All SVMs in fact learn a linear boundary. So why something like rbf performs well? The answer lies in something called "kernel trick". Put simply, rbf transforms the dataset in some ways (projection to higher dimensional space is the technical way to put it), so that linearly separating the classes in that transformed space actually results in non-linear boundary in our original space. Here is a more detailed explanation for it.

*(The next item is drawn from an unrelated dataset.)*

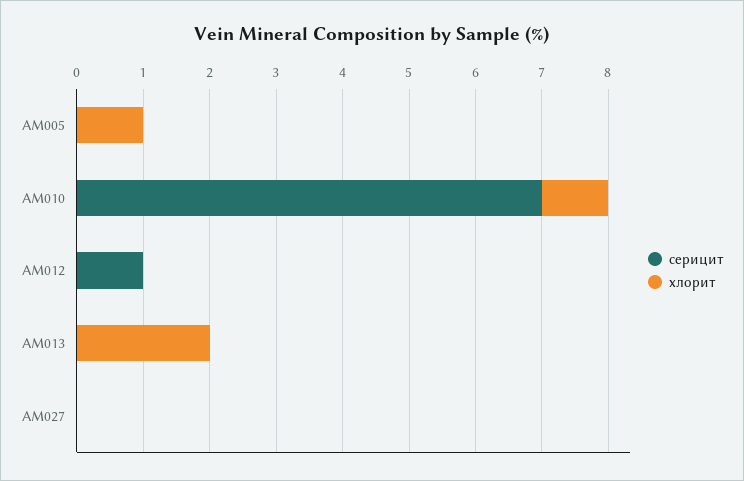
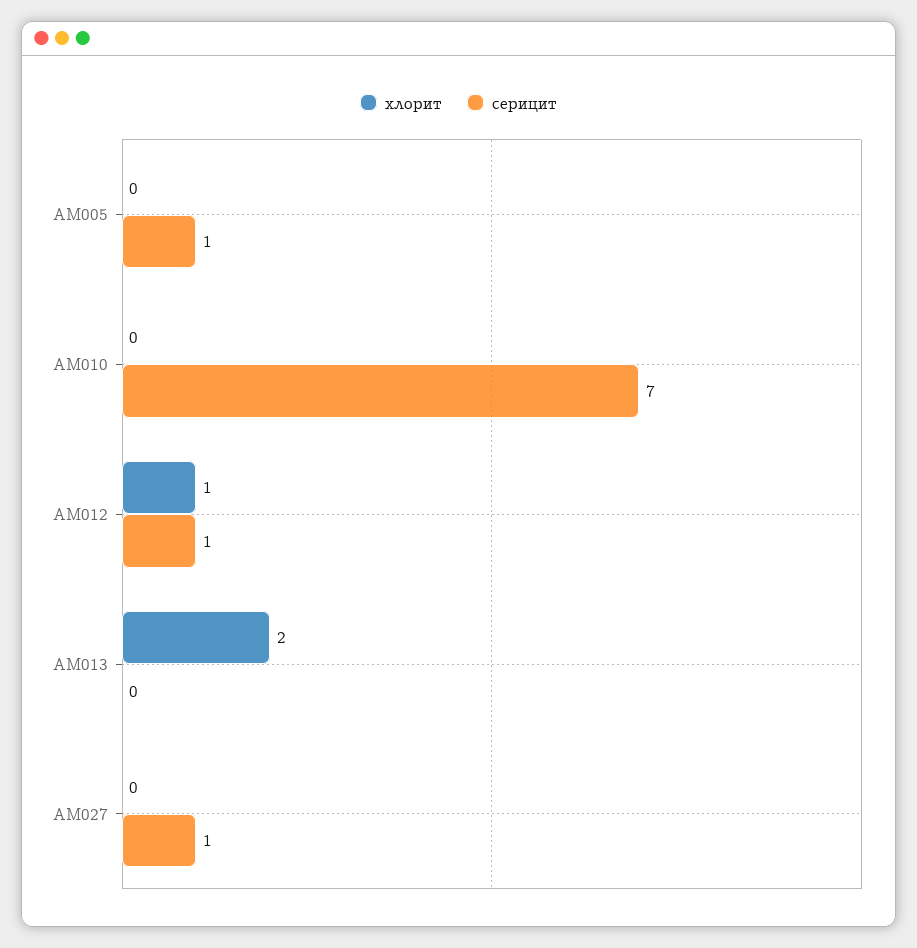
серицит, AM005: 0 -> 1
хлорит, AM005: 1 -> 0
хлорит, AM010: 1 -> 0
хлорит, AM012: 0 -> 1
серицит, AM027: 0 -> 1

Update: As for how weights contribute to the failure for linear kernel, the answer most likely lies in the fact that the avg weight assigned to the classes is imbalanced. In particular, the fact that the avg weight assigned to class-0 is 3 times higher than 1. Here are few results that point to this conclusion:
The Linear kernel learns "reasonable" boundary (meaning boundary is within the input space of samples) when weights are all 1.0 or randomly generated.
Also reasonable if we balance the weights of the classes using class_weight={0:(w[y==1].sum()/w[y==0].sum()),1:1} formula in constructor.
If we create weight imbalance in some other ways: like using uniform weights but with different class weights, or assigning class-1 3 times higher than 0, or if we remove weights altogether and simply make frequency of one class 1/3rd of other, the above problem reappears.
This imbalance seems to push co-efficients to zero, although rbf kernel doesn't seem to be affected by it. As for why libsvm can't report the failure, that unfortunately I do not know.